A autoridade monetária piorou suas projeções para a inflação em seu cenário de referência, passando a ver alta do IPCA de 7,1% em 2022 e de 3,4% em 2023, acima dos percentuais de 5,4% e 3,2% calculados no último Copom e acima das metas centrais de 3,5% e 3,25%, respectivamente, com margem de tolerância de 1,5 ponto percentual.
O Bacen ressaltou, contudo, que diante do cenário recente de volatilidade, o Comitê decidiu adotar também um cenário alternativo, "considerado de maior probabilidade", que espera que o preço do petróleo siga aproximadamente a curva futura de mercado até o fim de 2022, terminando o ano em 100 dólares o barril e passando a aumentar 2% ao ano a partir de janeiro de 2023.
“Nesse cenário, as projeções de inflação do Copom situam-se em 6,3% para 2022 e 3,1% para 2023”, disse.

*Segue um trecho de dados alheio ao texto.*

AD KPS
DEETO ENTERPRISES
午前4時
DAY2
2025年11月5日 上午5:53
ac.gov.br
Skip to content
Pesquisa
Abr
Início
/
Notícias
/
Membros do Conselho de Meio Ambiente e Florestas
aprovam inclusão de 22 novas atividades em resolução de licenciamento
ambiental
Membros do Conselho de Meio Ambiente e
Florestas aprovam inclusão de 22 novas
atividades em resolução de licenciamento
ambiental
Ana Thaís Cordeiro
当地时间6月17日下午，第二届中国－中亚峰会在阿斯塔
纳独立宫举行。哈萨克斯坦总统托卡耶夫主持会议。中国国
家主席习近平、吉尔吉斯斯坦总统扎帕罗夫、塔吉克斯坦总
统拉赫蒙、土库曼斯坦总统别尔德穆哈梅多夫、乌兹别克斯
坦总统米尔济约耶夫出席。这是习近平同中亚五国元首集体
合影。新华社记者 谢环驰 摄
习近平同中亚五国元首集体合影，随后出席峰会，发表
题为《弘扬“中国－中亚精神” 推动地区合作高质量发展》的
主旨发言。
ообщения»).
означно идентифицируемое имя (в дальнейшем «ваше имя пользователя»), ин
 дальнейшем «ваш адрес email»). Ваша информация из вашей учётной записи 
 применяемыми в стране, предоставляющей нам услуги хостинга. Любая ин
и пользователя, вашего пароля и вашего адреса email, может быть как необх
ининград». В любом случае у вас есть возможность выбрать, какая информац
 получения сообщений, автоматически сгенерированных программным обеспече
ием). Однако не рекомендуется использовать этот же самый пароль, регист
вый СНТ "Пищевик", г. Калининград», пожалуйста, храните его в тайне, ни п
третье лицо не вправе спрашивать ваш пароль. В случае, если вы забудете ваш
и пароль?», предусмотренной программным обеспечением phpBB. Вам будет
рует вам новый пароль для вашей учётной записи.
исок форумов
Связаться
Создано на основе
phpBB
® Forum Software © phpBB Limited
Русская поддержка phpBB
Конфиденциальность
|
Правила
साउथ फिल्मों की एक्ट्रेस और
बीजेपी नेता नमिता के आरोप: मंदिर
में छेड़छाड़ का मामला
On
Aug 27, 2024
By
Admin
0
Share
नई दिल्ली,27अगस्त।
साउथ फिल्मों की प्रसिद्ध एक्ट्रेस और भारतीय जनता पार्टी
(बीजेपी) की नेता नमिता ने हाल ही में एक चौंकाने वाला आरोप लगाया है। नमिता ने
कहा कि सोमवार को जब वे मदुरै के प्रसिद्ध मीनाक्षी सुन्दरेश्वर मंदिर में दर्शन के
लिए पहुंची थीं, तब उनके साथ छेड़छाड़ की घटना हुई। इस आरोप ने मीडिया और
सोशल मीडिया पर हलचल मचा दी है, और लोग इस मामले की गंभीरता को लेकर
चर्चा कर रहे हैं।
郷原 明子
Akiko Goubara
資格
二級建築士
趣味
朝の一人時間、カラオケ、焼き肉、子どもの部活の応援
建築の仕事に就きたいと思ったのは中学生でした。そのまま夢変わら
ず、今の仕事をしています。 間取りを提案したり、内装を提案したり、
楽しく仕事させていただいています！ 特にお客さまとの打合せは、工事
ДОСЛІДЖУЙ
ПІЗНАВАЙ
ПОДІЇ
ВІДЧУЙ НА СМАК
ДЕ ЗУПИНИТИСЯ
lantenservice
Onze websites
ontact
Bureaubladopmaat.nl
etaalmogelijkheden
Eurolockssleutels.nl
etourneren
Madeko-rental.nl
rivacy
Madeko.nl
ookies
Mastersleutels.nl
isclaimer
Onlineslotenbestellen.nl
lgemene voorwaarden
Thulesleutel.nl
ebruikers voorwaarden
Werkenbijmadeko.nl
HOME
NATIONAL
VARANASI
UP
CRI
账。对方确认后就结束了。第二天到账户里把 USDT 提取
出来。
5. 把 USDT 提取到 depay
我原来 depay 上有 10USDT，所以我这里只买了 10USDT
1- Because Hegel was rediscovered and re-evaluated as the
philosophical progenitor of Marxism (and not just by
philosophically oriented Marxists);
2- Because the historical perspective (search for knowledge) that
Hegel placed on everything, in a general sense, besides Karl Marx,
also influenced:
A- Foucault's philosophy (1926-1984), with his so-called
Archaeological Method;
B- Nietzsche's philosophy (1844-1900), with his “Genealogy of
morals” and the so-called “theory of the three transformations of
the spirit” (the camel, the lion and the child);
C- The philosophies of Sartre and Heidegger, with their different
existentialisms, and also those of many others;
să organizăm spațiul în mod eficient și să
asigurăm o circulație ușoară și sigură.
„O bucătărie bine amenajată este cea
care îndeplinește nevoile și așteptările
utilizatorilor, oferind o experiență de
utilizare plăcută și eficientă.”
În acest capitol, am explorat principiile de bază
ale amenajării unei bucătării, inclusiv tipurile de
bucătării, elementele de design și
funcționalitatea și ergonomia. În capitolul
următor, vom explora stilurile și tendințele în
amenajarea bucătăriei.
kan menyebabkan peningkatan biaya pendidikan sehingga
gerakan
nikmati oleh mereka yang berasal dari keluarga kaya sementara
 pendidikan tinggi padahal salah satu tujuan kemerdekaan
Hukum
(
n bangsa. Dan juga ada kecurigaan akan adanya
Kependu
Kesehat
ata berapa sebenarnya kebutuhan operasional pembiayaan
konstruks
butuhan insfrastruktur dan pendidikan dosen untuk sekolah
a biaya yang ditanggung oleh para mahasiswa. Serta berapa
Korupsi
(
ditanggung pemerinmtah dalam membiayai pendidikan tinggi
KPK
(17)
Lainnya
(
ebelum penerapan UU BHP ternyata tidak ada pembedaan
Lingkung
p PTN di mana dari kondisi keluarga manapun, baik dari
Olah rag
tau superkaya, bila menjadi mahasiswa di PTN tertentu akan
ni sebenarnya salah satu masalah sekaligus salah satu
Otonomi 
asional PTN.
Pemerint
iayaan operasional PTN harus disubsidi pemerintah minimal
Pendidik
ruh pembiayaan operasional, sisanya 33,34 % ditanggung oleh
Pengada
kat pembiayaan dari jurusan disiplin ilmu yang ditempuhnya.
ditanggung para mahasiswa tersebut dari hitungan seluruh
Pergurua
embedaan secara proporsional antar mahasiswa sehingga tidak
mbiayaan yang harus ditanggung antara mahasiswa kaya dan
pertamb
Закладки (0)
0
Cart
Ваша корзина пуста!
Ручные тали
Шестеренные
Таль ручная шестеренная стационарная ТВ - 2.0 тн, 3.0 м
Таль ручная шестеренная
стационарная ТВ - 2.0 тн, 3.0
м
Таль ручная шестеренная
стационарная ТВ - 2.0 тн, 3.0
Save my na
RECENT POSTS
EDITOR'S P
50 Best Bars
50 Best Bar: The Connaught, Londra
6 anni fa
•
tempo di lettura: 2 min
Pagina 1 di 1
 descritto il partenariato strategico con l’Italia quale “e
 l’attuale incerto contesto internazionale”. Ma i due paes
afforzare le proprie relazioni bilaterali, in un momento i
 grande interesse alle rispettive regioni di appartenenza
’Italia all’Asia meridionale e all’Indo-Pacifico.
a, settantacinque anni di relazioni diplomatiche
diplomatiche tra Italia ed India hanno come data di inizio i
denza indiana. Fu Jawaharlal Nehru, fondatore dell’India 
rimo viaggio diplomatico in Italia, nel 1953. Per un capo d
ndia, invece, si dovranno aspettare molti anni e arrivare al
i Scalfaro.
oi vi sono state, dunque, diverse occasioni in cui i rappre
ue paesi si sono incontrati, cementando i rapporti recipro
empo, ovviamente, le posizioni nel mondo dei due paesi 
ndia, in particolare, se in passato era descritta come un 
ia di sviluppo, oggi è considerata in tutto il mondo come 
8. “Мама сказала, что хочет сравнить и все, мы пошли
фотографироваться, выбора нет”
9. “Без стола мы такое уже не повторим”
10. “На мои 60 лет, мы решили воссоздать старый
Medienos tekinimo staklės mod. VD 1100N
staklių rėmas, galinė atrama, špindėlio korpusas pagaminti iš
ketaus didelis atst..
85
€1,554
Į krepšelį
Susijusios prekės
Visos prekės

O novo panorama econômico mundial levou o mercado a também revisar suas projeções. Segundo as estimativas captadas pelo BC no boletim Focus, a expectativa para a inflação em 2022 saltou de 5,65% no levantamento da semana passada para 6,45% no boletim desta semana, distanciando-se ainda mais da meta. Para 2023, a previsão para o IPCA passou de 3,51% para 3,70%.
Na reunião de fevereiro, o BC havia passado a dizer que o horizonte relevante da política monetária incluía 2022 e, “em maior grau”, o ano de 2023. Agora, o Copom colocou ainda mais força no foco ao próximo ano, ao afirmar que o horizonte relevante inclui 2022 e "principalmente" 2023.
O conflito entre Rússia e Ucrânia intensificou as discussões no governo e no Congresso sobre medidas para atenuar a alta dos preços de combustíveis. Até o momento, foi aprovado corte de tributos sobre esses insumos, mas também está em estudo uma proposta para liberar subsídios nessa área.
No comunicado, o BC disse que a incerteza em relação ao arcabouço fiscal mantém elevado o risco de desancoragem das expectativas.
Em relação à atividade, o BC disse que o PIB do quarto trimestre de 2021 apontou ritmo de atividade acima do esperado. O país cresceu 0,5% no quarto trimestre sobre os três meses anteriores, segundo o IBGE.